Ce fut donc un véritable enchantement d'apprendre que des biologistes du Peregrine Fund, lors d'un recensement des busards de Madagascar, une espèce menacée, en novembre 2006, avaient découvert une petite population de ces canards plongeurs dans un lac de cratère très isolé, à 330 km au nord du lac Aloatra ! Puis, des rumeurs ont circulé selon lesquelles, sur ce même site, on pouvait facilement observer la chouette rouge mythique, l'aigle serpentaire de Madagascar nichait et d'autres oiseaux rares ainsi que des lémuriens abondaient. Comme vous pouvez l'imaginer, j'étais impatient de me rendre dans ce paradis perdu et, lorsque j'ai enfin obtenu les autorisations nécessaires en 2008, je n'ai pas été déçu !

Le paradis perdu, le lac Bemanevika. Photo de Felicity Fryer
Après quinze voyages à Madagascar, je pensais bien connaître l'île, mais jamais je n'avais vu d'aussi vastes étendues de nature vierge sur cette île, hélas ravagée par ses colonisateurs humains au cours des mille dernières années. Les oiseaux que je n'avais croisés que quelques fois en plusieurs mois d'observation étaient ici omniprésents : des busards de Madagascar partout, des canards de Meller par centaines, des émeu gris, des foudroyés et j'ai même aperçu le mythique râle à bec fin ! Je n'avais vu la chouette hulotte qu'une seule fois en vol, et voilà qu'elle était tranquillement perchée sur un pandanus !

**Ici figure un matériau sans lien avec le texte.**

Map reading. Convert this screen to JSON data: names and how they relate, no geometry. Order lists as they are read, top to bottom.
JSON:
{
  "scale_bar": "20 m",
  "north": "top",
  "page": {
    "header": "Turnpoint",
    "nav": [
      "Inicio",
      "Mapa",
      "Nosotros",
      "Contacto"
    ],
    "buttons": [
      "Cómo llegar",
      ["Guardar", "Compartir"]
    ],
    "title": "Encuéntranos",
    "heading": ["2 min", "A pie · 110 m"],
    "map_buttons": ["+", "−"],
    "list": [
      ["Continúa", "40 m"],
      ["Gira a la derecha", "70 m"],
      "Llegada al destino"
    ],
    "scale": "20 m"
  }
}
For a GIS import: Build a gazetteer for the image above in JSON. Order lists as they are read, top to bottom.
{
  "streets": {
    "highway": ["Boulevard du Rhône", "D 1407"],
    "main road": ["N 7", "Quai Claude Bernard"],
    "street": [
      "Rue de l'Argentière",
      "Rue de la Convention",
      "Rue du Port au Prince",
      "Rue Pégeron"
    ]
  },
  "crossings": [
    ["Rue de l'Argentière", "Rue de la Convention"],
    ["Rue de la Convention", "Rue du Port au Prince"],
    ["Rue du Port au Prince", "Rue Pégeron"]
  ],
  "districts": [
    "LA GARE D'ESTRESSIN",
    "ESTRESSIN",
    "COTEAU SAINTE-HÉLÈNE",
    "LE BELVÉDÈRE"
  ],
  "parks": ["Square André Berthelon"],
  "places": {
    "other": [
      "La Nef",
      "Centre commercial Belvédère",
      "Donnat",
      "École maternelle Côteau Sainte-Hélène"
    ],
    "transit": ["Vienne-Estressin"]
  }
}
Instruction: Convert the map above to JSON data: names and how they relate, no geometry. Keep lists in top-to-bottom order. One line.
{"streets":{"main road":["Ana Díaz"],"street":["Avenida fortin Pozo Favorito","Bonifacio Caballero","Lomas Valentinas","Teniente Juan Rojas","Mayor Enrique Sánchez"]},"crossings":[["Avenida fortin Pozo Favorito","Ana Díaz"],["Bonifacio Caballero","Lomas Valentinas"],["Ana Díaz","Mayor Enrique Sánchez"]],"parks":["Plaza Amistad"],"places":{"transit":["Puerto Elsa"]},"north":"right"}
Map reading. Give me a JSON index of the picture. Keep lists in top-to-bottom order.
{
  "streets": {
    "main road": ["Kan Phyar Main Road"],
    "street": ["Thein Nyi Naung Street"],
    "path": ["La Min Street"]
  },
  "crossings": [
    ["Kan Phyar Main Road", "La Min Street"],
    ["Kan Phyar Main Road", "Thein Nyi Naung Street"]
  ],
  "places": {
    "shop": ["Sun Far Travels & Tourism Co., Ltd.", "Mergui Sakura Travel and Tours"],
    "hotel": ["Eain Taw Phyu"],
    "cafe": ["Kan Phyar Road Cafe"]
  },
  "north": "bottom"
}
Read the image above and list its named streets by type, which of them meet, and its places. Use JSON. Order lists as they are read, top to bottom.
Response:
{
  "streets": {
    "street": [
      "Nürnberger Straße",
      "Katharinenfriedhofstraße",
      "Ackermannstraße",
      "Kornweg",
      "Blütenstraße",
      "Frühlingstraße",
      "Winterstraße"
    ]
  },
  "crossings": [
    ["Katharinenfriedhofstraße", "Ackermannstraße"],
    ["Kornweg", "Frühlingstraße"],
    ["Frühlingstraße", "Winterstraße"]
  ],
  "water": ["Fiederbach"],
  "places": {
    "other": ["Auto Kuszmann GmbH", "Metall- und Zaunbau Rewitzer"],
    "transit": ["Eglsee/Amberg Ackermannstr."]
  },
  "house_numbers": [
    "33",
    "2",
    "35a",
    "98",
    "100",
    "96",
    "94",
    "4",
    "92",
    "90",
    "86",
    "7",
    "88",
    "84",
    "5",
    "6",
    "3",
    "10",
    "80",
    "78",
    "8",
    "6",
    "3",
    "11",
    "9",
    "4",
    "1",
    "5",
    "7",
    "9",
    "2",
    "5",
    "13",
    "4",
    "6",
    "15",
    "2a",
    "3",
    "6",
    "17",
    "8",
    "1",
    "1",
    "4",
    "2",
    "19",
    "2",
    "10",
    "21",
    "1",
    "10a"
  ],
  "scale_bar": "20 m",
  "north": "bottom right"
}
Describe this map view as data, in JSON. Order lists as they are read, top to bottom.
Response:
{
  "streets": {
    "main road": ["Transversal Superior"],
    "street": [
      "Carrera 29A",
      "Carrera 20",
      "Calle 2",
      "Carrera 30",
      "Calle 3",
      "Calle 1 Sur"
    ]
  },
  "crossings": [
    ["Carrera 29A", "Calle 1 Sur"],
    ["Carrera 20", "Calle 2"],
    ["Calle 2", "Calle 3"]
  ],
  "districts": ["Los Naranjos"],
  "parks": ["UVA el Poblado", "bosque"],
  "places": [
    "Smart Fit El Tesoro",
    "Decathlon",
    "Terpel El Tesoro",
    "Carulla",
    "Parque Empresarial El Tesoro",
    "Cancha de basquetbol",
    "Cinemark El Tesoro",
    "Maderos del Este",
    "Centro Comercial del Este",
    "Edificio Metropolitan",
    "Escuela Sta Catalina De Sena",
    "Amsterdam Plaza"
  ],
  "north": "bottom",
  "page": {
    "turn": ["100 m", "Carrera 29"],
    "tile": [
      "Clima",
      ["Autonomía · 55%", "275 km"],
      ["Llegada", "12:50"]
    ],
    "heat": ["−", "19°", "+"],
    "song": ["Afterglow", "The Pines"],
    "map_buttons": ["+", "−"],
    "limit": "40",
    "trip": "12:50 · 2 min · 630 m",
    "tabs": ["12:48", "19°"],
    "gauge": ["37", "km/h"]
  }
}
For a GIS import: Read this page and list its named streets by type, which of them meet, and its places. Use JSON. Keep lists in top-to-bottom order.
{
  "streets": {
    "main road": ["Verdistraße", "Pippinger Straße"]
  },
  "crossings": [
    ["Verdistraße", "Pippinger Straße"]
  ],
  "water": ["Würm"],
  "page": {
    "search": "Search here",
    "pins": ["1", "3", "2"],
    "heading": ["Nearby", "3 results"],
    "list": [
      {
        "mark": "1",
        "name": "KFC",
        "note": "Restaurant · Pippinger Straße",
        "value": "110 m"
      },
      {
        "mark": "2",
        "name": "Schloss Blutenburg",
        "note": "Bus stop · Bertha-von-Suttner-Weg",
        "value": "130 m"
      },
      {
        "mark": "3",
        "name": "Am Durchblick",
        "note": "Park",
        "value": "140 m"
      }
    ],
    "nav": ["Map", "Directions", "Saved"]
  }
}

La chouette rouge mythique se reposant le jour au lac Bemanevika. Photo d'Adam Riley

Un busard de Madagascar s'envole des prairies entourant le lac Bemanevika. Photo : Adam Riley
Mais rien n'a égalé ma joie de voir la population mondiale de près de 20 fuligules de Madagascar adultes et leurs 12 poussins ! Cette incroyable histoire de redécouverte attend malheureusement toujours son dénouement heureux : tous les poussins n'ont pas survécu et le nombre de femelles adultes est extrêmement faible, ce qui est très inquiétant pour la survie de l'espèce. Cependant, un programme d'élevage en captivité a été mis en place avec succès par WWT en partenariat avec le Durrell Wildlife Conservation Trust, le Peregrine Fund et le gouvernement malgache.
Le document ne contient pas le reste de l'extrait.